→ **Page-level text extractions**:
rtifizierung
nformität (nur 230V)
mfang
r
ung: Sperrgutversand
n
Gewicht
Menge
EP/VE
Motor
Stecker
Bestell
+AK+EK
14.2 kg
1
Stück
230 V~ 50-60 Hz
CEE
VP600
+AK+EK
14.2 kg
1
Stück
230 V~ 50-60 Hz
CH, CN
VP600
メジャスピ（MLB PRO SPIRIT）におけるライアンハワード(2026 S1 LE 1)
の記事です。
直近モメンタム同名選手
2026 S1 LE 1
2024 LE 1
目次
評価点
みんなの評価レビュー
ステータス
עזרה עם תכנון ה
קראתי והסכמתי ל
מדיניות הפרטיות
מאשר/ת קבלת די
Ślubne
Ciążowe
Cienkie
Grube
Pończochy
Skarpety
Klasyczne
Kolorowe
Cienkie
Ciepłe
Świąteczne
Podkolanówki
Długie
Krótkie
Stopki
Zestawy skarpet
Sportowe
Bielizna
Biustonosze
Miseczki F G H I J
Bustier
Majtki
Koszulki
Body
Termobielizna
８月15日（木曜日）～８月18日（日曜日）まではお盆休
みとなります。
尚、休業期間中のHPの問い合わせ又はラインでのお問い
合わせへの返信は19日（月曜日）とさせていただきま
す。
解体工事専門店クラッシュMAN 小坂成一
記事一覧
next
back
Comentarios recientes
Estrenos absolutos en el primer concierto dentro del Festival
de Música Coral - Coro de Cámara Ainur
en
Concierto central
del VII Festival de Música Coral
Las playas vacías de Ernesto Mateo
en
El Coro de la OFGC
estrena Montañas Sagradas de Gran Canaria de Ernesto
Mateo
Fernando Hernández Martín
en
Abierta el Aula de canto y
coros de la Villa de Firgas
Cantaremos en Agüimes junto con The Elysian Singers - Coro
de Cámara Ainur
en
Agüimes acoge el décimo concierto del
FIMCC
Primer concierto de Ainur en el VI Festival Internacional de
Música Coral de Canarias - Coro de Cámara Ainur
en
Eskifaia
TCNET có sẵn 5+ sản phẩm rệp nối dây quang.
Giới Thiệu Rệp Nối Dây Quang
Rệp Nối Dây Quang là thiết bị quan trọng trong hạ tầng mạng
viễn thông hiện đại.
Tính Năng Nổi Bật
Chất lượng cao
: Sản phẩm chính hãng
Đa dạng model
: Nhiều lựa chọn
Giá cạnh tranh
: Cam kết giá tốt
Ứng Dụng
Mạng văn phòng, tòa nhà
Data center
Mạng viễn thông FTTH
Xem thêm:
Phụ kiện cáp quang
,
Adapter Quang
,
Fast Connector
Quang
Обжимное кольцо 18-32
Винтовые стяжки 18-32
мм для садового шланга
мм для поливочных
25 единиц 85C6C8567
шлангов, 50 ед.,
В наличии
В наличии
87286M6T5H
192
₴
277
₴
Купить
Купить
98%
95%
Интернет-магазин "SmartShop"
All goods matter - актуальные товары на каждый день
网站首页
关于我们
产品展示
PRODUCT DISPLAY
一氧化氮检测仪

→ **TASK STATEMENT**: Rewrite every line of the page-level text extractions as a numbered list, skipping any blank lines.

→ **RESPONSE AREA**:
1. rtifizierung
2. nformität (nur 230V)
3. mfang
4. r
5. ung: Sperrgutversand
6. n
7. Gewicht
8. Menge
9. EP/VE
10. Motor
11. Stecker
12. Bestell
13. +AK+EK
14. 14.2 kg
15. 1
16. Stück
17. 230 V~ 50-60 Hz
18. CEE
19. VP600
20. +AK+EK
21. 14.2 kg
22. 1
23. Stück
24. 230 V~ 50-60 Hz
25. CH, CN
26. VP600
27. メジャスピ（MLB PRO SPIRIT）におけるライアンハワード(2026 S1 LE 1)
28. の記事です。
29. 直近モメンタム同名選手
30. 2026 S1 LE 1
31. 2024 LE 1
32. 目次
33. 評価点
34. みんなの評価レビュー
35. ステータス
36. עזרה עם תכנון ה
37. קראתי והסכמתי ל
38. מדיניות הפרטיות
39. מאשר/ת קבלת די
40. Ślubne
41. Ciążowe
42. Cienkie
43. Grube
44. Pończochy
45. Skarpety
46. Klasyczne
47. Kolorowe
48. Cienkie
49. Ciepłe
50. Świąteczne
51. Podkolanówki
52. Długie
53. Krótkie
54. Stopki
55. Zestawy skarpet
56. Sportowe
57. Bielizna
58. Biustonosze
59. Miseczki F G H I J
60. Bustier
61. Majtki
62. Koszulki
63. Body
64. Termobielizna
65. ８月15日（木曜日）～８月18日（日曜日）まではお盆休
66. みとなります。
67. 尚、休業期間中のHPの問い合わせ又はラインでのお問い
68. 合わせへの返信は19日（月曜日）とさせていただきま
69. す。
70. 解体工事専門店クラッシュMAN 小坂成一
71. 記事一覧
72. next
73. back
74. Comentarios recientes
75. Estrenos absolutos en el primer concierto dentro del Festival
76. de Música Coral - Coro de Cámara Ainur
77. en
78. Concierto central
79. del VII Festival de Música Coral
80. Las playas vacías de Ernesto Mateo
81. en
82. El Coro de la OFGC
83. estrena Montañas Sagradas de Gran Canaria de Ernesto
84. Mateo
85. Fernando Hernández Martín
86. en
87. Abierta el Aula de canto y
88. coros de la Villa de Firgas
89. Cantaremos en Agüimes junto con The Elysian Singers - Coro
90. de Cámara Ainur
91. en
92. Agüimes acoge el décimo concierto del
93. FIMCC
94. Primer concierto de Ainur en el VI Festival Internacional de
95. Música Coral de Canarias - Coro de Cámara Ainur
96. en
97. Eskifaia
98. TCNET có sẵn 5+ sản phẩm rệp nối dây quang.
99. Giới Thiệu Rệp Nối Dây Quang
100. Rệp Nối Dây Quang là thiết bị quan trọng trong hạ tầng mạng
101. viễn thông hiện đại.
102. Tính Năng Nổi Bật
103. Chất lượng cao
104. : Sản phẩm chính hãng
105. Đa dạng model
106. : Nhiều lựa chọn
107. Giá cạnh tranh
108. : Cam kết giá tốt
109. Ứng Dụng
110. Mạng văn phòng, tòa nhà
111. Data center
112. Mạng viễn thông FTTH
113. Xem thêm:
114. Phụ kiện cáp quang
115. ,
116. Adapter Quang
117. ,
118. Fast Connector
119. Quang
120. Обжимное кольцо 18-32
121. Винтовые стяжки 18-32
122. мм для садового шланга
123. мм для поливочных
124. 25 единиц 85C6C8567
125. шлангов, 50 ед.,
126. В наличии
127. В наличии
128. 87286M6T5H
129. 192
130. ₴
131. 277
132. ₴
133. Купить
134. Купить
135. 98%
136. 95%
137. Интернет-магазин "SmartShop"
138. All goods matter - актуальные товары на каждый день
139. 网站首页
140. 关于我们
141. 产品展示
142. PRODUCT DISPLAY
143. 一氧化氮检测仪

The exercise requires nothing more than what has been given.